Mais j’ai toujours su également que j’aborderais l’essai Goodbye to All That, qui parle du moment où vous êtes excité à l’idée d’arriver à New York, puis du moment où vous brûlez d’envie de partir. Ça me parle particulièrement. Je ne suis jamais parti. Il s’agit de sa trajectoire personnelle, de son enthousiasme, puis de son désenchantement. Cela concerne tellement de gens ; c’est l’une de ses œuvres les plus citées. Je pense que c’est pour cette raison qu’elle a pu écrire au sujet de la perte d’un mari, de la perte d’une fille, et de l’écrire comme elle l’éprouvait, pour comprendre ce qu’elle vivait, sans la moindre intention d’en faire quelque chose de profondément personnel.

L’une des scènes les plus marquantes du film est celle où David Hare parle de nourrir Joan pendant qu’ils travaillent sur la pièce de théâtre adaptée de L’année de la pensée magique. Pourquoi vous semblait-il important d’inclure l’inquiétude et les préoccupations de ses proches face à son poids à ce moment-là ? Avez-vous reçu un retour de sa part à ce sujet ?
Je n’ai jamais reçu de retour. Je lui ai montré chaque plan, bien avant de les montrer à un producteur.
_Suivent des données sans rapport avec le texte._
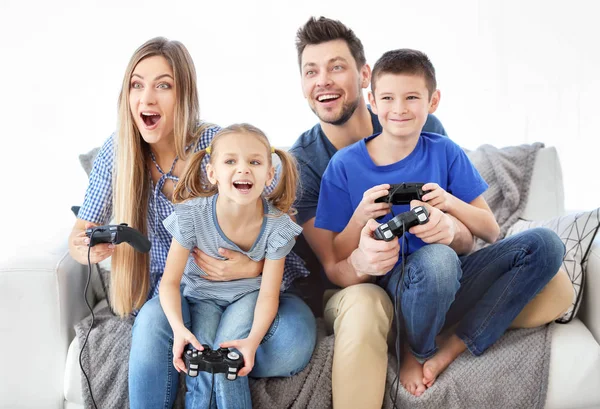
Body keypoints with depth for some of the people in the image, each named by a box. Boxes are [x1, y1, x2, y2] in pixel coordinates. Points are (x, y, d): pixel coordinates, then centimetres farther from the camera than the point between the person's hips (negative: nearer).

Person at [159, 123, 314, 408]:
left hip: (248, 294, 0)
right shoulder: (192, 216, -24)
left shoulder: (277, 225, -22)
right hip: (202, 294, 1)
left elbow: (268, 294, -18)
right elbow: (170, 281, -15)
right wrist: (178, 328, -34)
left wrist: (253, 339, -36)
Je voulais qu’elle ait l’occasion de me dire, « OK, ce n’est pas ce que je veux », afin de le savoir tout de suite.

Son poids a toujours préoccupé ses amis. C’est un sujet sensible pour elle, parce qu’elle n’a jamais été très grosse, mais elle était particulièrement maigre pendant tout ce temps. Je pense que David ne parle pas seulement de la nourrir, mais de la ramener au monde grâce à un processus de collaboration – elle a assisté à chaque répétition et chaque représentation ; elle a aimé travailler et le travail l’a sauvée. Ça a été pour elle de la nourriture créative.
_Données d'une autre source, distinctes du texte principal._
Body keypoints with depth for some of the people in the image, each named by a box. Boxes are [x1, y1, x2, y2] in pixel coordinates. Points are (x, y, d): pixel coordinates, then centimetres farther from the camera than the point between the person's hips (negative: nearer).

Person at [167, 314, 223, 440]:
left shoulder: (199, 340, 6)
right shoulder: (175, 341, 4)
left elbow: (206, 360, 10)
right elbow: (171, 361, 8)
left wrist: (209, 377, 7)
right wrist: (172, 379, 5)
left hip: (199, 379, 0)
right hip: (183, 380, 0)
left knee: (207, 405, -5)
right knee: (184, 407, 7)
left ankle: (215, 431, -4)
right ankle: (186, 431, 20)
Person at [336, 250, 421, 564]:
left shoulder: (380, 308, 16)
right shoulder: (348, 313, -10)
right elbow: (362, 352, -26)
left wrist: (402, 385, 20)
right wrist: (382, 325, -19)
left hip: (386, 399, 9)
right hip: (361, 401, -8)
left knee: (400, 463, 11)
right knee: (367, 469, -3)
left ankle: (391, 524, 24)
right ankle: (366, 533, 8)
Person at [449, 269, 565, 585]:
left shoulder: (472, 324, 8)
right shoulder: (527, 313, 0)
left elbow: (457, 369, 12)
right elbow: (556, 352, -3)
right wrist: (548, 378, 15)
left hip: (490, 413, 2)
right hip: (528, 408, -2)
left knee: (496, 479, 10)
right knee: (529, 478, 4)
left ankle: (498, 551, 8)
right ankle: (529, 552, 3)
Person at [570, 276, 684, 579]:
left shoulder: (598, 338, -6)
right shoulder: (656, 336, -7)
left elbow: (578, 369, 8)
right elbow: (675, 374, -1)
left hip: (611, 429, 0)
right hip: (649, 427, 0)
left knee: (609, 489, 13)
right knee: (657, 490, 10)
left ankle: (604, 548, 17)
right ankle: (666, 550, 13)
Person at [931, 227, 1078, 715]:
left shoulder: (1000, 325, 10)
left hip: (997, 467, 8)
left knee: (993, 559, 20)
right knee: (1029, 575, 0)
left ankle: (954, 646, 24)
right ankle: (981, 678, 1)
Comment avez-vous trouvé un équilibre entre les nombreux aspects de sa vie – son travail politique, son travail à Hollywood, son histoire personnelle ? Avez-vous pensé à faire quelque chose de moins global ?
Eh bien, j’espérais toucher un peu à tous ses livres, qu’ils soient fictionnels ou non, mais cela a abouti à une liste interminable. J’ai abordé ça un peu à la manière d’un album des « plus grands tubes ». J’ai choisi les travaux pour lesquels elle est la plus connue. Résultat, beaucoup de gens se sont précipités en librairie pour acheter les livres qu’ils n’avaient pas lus, à ma plus grande joie.